A Feitiçaria no Cangaço
A FEITIÇARIA NO CANGAÇO
O último cangaceiro do bando de Lampião, Antônio Inácio da Silva, vulgo "Moreno", que residia no subúrbio de Belo Horizonte, deixou uma caderneta (diário) contendo as orações e feitiços usados por ele e seus comparsas durante a vida na jagunçagem.
Moreno, que era um índio da nação Pankararu, do Sertão meridional de Pernambuco, conhecia todas as formas de pactos e ritos , que quando realizados nas quatro "horas abertas" do dia, propiciavam vários "talentos".
Numa de suas últimas entrevistas, Moreno contou que fechou os corpos de quase todos os companheiros, confeccionando-lhes patuás poderosos e ainda consagrou-lhes os anéis para que tivessem uma mira certeira e uma destreza mortal no manejo dos punhais.

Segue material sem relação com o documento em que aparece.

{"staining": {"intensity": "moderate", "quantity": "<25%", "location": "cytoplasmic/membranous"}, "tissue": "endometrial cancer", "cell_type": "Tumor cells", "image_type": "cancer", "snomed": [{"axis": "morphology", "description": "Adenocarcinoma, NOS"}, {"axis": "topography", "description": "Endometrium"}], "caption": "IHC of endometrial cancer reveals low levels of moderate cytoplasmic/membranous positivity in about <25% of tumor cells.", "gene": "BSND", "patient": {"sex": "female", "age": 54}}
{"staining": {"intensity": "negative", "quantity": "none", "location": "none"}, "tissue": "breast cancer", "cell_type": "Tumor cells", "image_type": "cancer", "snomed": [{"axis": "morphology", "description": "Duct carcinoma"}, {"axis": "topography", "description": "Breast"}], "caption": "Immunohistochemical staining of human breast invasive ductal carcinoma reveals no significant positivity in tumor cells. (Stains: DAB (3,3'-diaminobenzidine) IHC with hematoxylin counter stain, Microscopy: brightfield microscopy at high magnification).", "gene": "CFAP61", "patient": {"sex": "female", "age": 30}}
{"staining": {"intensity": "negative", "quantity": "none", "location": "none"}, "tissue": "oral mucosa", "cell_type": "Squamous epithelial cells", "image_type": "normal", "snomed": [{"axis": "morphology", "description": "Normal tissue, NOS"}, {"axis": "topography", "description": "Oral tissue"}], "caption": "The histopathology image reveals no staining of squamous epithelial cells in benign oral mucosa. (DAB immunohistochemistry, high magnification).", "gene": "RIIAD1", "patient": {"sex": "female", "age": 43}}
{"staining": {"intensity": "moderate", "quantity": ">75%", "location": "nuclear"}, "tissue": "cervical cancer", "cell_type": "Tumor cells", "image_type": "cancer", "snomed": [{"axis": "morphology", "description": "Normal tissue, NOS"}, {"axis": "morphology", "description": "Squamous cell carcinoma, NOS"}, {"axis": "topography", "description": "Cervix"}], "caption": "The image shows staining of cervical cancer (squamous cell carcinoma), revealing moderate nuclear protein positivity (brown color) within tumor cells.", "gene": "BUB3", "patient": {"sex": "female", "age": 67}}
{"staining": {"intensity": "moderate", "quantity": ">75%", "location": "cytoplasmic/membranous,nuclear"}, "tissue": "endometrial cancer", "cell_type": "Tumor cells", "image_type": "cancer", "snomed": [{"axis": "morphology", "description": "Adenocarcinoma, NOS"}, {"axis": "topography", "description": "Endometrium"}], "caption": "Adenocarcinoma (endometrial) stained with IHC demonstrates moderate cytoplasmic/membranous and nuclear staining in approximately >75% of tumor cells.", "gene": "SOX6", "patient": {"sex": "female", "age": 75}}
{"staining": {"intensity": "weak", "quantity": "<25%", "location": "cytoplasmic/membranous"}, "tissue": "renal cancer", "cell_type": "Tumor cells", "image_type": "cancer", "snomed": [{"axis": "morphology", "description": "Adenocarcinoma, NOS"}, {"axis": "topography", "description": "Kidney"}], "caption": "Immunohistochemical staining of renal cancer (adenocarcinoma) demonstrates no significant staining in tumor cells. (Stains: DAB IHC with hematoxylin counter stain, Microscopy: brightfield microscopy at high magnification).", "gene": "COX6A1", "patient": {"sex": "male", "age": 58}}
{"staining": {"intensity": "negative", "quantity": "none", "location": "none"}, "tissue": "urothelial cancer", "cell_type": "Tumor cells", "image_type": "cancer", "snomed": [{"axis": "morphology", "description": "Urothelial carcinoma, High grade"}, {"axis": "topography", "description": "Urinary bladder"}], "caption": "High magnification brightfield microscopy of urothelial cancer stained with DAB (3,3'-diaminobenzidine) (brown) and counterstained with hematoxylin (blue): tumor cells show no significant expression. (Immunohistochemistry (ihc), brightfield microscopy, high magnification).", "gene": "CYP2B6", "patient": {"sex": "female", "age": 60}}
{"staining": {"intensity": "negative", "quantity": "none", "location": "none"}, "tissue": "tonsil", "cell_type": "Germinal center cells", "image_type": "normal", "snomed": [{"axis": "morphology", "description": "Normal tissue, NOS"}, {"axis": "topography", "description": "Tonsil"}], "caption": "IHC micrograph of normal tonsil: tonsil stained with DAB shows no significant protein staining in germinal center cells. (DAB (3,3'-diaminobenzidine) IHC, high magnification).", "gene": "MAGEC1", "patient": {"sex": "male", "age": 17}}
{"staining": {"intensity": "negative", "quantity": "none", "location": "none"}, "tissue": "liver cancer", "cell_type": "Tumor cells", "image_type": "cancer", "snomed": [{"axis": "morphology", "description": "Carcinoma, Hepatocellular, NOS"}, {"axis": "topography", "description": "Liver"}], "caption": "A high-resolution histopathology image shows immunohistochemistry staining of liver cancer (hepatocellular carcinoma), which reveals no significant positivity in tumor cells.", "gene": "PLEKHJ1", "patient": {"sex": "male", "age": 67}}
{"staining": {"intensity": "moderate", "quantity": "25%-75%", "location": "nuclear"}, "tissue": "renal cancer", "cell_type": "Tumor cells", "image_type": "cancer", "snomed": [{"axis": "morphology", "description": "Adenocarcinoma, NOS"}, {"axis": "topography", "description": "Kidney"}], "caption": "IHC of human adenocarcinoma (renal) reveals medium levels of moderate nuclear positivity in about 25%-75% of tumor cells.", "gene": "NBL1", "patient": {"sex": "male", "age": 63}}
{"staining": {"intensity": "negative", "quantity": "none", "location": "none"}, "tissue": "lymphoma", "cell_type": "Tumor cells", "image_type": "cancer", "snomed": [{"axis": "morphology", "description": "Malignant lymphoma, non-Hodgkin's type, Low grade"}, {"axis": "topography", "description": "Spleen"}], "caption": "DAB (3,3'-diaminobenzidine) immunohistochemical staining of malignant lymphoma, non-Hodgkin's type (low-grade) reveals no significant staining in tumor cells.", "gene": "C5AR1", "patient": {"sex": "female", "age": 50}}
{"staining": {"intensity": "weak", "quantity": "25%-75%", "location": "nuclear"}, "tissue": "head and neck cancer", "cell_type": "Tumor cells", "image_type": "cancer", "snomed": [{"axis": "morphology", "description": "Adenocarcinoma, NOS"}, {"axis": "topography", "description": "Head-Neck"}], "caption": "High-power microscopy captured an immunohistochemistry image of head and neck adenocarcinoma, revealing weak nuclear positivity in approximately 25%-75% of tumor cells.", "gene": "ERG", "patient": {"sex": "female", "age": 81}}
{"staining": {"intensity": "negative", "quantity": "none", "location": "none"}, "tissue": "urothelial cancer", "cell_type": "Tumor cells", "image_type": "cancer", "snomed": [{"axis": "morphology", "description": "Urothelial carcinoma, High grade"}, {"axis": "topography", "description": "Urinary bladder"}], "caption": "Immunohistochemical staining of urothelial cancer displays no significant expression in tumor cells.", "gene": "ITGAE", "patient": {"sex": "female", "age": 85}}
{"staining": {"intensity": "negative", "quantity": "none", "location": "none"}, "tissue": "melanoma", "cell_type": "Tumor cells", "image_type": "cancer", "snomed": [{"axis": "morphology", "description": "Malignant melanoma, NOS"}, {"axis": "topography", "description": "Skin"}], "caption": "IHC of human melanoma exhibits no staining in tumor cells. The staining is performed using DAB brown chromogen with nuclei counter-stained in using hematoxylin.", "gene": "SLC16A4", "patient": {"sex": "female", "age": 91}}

Aos mais perigosos e mais procurados pela polícia de Vargas, como Corisco e Gato, ele ensinou como se "envultar" (ficar invisível) através de pactos com "diabos menores".
Curiosamente, disse Moreno, Lampião era contra a essas magias.
Temente a Deus e afilhado de Nossa Senhora, ele dizia que preferia morrer a ferro frio (faca) ou quente (bala) a ter que ficar devendo favor ao Diabo.
Não obstante, ele aceitou levar um sinete (objeto usado para selar e autenticar documentos) na aba dianteira do chapéu , que lhe concedia talentos premonitórios.
Moreno contou que, desde o dia em que "ferrou" esse amuleto no chapéu do chefe, ele passou a tomar as decisões mais imprevistas.
Acordava no meio da noite alarmado por algum sonho e ordenava retiradas urgentes, mudava de rota e ou de paradeiro conforme os avisos que percebia no voo ou no canto dos pássaros.
Quando foi abatido no cerco de Angico, em Sergipe, Lampião estava usando um chapéu novo, "desprevenido", porque já não suportava o desassossego daqueles avisos.
O chapéu mágico , fora devolvido ao próprio Moreno, que dele recortou o sinete e o guardou sempre consigo.
Foi graças a este amuleto, assim acreditava Moreno, que pôde escapar ileso das forças policiais e migrar para a capital de Minas Gerais, onde teve uma vida sossegada e próspera.
Superstição ou não, Moreno foi de fato o sobrevivente mais longevo do cangaço. Quando faleceu, em 2010 - poucos meses depois de entregar sua caderneta mágica aos historiadores da UFMG - ele tinha 100 anos, e estava tão lúcido quanto famoso.